Now, at this point, you may be wondering about that whole “Top 5 Defining Moment” thing. Well, here it is.

I can point to that event as when I crossed the line from a “guy who likes to drink” to being an alcoholic

Now, I’m not blaming my alcoholism on the leg. Not even close. But looking back, I can see that after it happened, my life turned into finding a reason to drink. I was house bound for 9 weeks after the surgery. Where did I go my first night out? The bar. What did I stop doing after that? Anything that wasn’t related to or facilitated drinking and using drugs. I now had every reason (in my head) to sit my ass on a barstool. And I did. Two and a half years later, I got sober, and I have been ever since.

But it’s not all bad. There were some solid life lessons to come of this.

Being “good enough” is rarely close to good enough

I made the mistake of not completing my physical therapy. I was walking again, after having gone through the process of using a wheelchair, a walker, crutches, and a cane. I was mobile “enough”. Hell, I wasn’t going to run a marathon, so who cares, right? Well, I’ve since had to go back twice for more PT, and I still can’t run. Probably never will.

Life doesn’t care if you had other plans

A good friend and I were planning on renting a house. In fact, he had checked it out that Friday before the camping trip, and we were slated to sign the lease on Monday. Well, that didn’t happen, since it was unknown at the time how long I’d be laid up and what the long term effect was gonna be. So I didn’t move out, he instead moved in with his girlfriend, promptly got her pregnant and had a kid. Not the plan.

Events can have an effect long after they are over

Besides the whole running thing, I also thrashed my knee. And because I didn’t get back to 100%, I favored my other leg for years (still do to a point). So it messed up my other knee as well, and I developed arthritis.
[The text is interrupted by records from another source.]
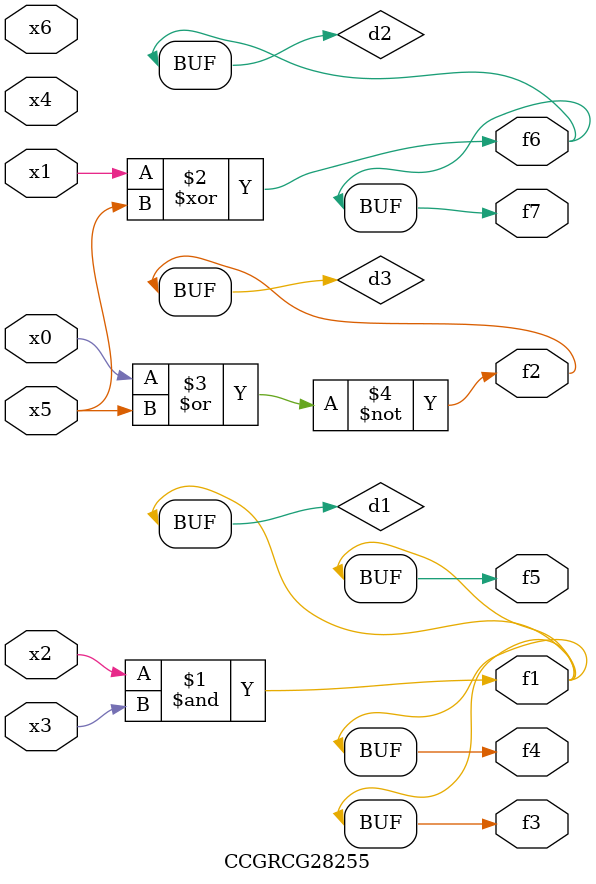
<source format=v>
module CCGRCG28255(
	input x0, x1, x2, x3, x4, x5, x6,
	output f1, f2, f3, f4, f5, f6, f7
);

	wire d1, d2, d3;

	and (d1, x2, x3);
	xor (d2, x1, x5);
	nor (d3, x0, x5);
	assign f1 = d1;
	assign f2 = d3;
	assign f3 = d1;
	assign f4 = d1;
	assign f5 = d1;
	assign f6 = d2;
	assign f7 = d2;
endmodule

</source>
So now I have to take medicine for said arthritis.

I (and you) can overcome anything

I didn’t wanna end on a down note. But the reality is that I have a slightly gimped leg that will eventually have to be replaced. I had to learn to walk again, and live with the fact that I’ll never be able to do certain physical things. But that hasn’t in any way prevented me from changing careers at the age of 26, starting my own company, and becoming respected by my peers. Have others had it worse? Of course. I’m still a middle class white kid from the ‘burbs, I got a lot of opportunity in life. But going through that proved that nothing in life cannot be overcome, besides death.

So yeah, this was a long post. And there are some parts I left out. Funny stuff, like when a friend brought me bad porno mags to the hospital while my parents were there, or when the nurses took away my harmonica because I kept playing it while on morphine. And honestly, if you read through this entire thing, hat’s off to you.

3 Responses to “The Leg Story”

  1. Jess

    Damn. I’ve heard parts of this, but not the whole sheBANG. It made me dizzy reading the gory, painful details, and then dizzy in an existential sense. Good stuff.

  2. Sergio Felix

    Ugh man, you really had bad luck on that camp day.

    I’m not really sure it’s the greatest idea to work on a standing desk after your leg injury but if you are feeling better then that’s really cool man.

    PS. The harmonica bit had me rolling 😉

    • Norcross

      believe it or not the standing desk has been good for it. mainly getting some increased strength.